**About this exercise:** Copy the text of the records below with "Support" changed to "Kundtjänst" and everything else left as it is. Leave out the pictures.

**Dataset entries:**
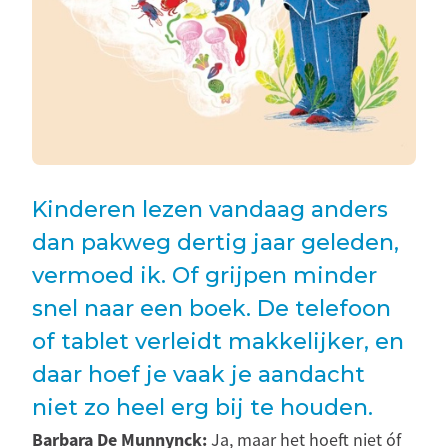
Kinderen lezen vandaag anders
dan pakweg dertig jaar geleden,
vermoed ik. Of grijpen minder
snel naar een boek. De telefoon
of tablet verleidt makkelijker, en
daar hoef je vaak je aandacht
niet zo heel erg bij te houden.
Barbara De Munnynck:
Ja, maar het hoeft niet óf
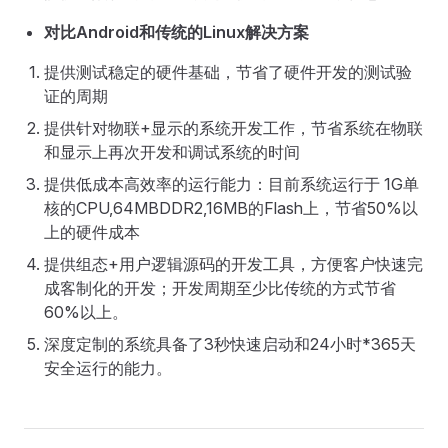
对比Android和传统的Linux解决方案
提供测试稳定的硬件基础，节省了硬件开发的测试验
证的周期
提供针对物联+显示的系统开发工作，节省系统在物联
和显示上再次开发和调试系统的时间
提供低成本高效率的运行能力：目前系统运行于 1G单
核的CPU,64MBDDR2,16MB的Flash上，节省50%以
上的硬件成本
提供组态+用户逻辑源码的开发工具，方便客户快速完
成客制化的开发；开发周期至少比传统的方式节省
60%以上。
深度定制的系统具备了3秒快速启动和24小时*365天
安全运行的能力。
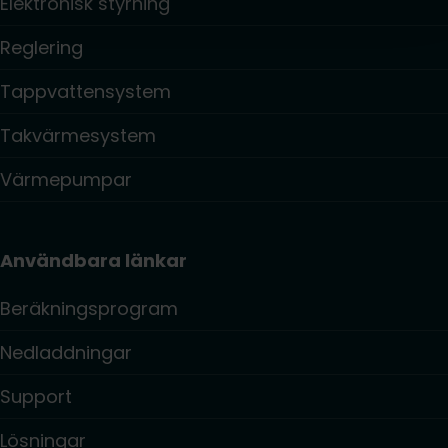
Elektronisk styrning
Reglering
Tappvattensystem
Takvärmesystem
Värmepumpar
Användbara länkar
Beräkningsprogram
Nedladdningar
Support
Lösningar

**Output for this task:**
Kinderen lezen vandaag anders
dan pakweg dertig jaar geleden,
vermoed ik. Of grijpen minder
snel naar een boek. De telefoon
of tablet verleidt makkelijker, en
daar hoef je vaak je aandacht
niet zo heel erg bij te houden.
Barbara De Munnynck:
Ja, maar het hoeft niet óf
对比Android和传统的Linux解决方案
提供测试稳定的硬件基础，节省了硬件开发的测试验
证的周期
提供针对物联+显示的系统开发工作，节省系统在物联
和显示上再次开发和调试系统的时间
提供低成本高效率的运行能力：目前系统运行于 1G单
核的CPU,64MBDDR2,16MB的Flash上，节省50%以
上的硬件成本
提供组态+用户逻辑源码的开发工具，方便客户快速完
成客制化的开发；开发周期至少比传统的方式节省
60%以上。
深度定制的系统具备了3秒快速启动和24小时*365天
安全运行的能力。
Elektronisk styrning
Reglering
Tappvattensystem
Takvärmesystem
Värmepumpar
Användbara länkar
Beräkningsprogram
Nedladdningar
Kundtjänst
Lösningar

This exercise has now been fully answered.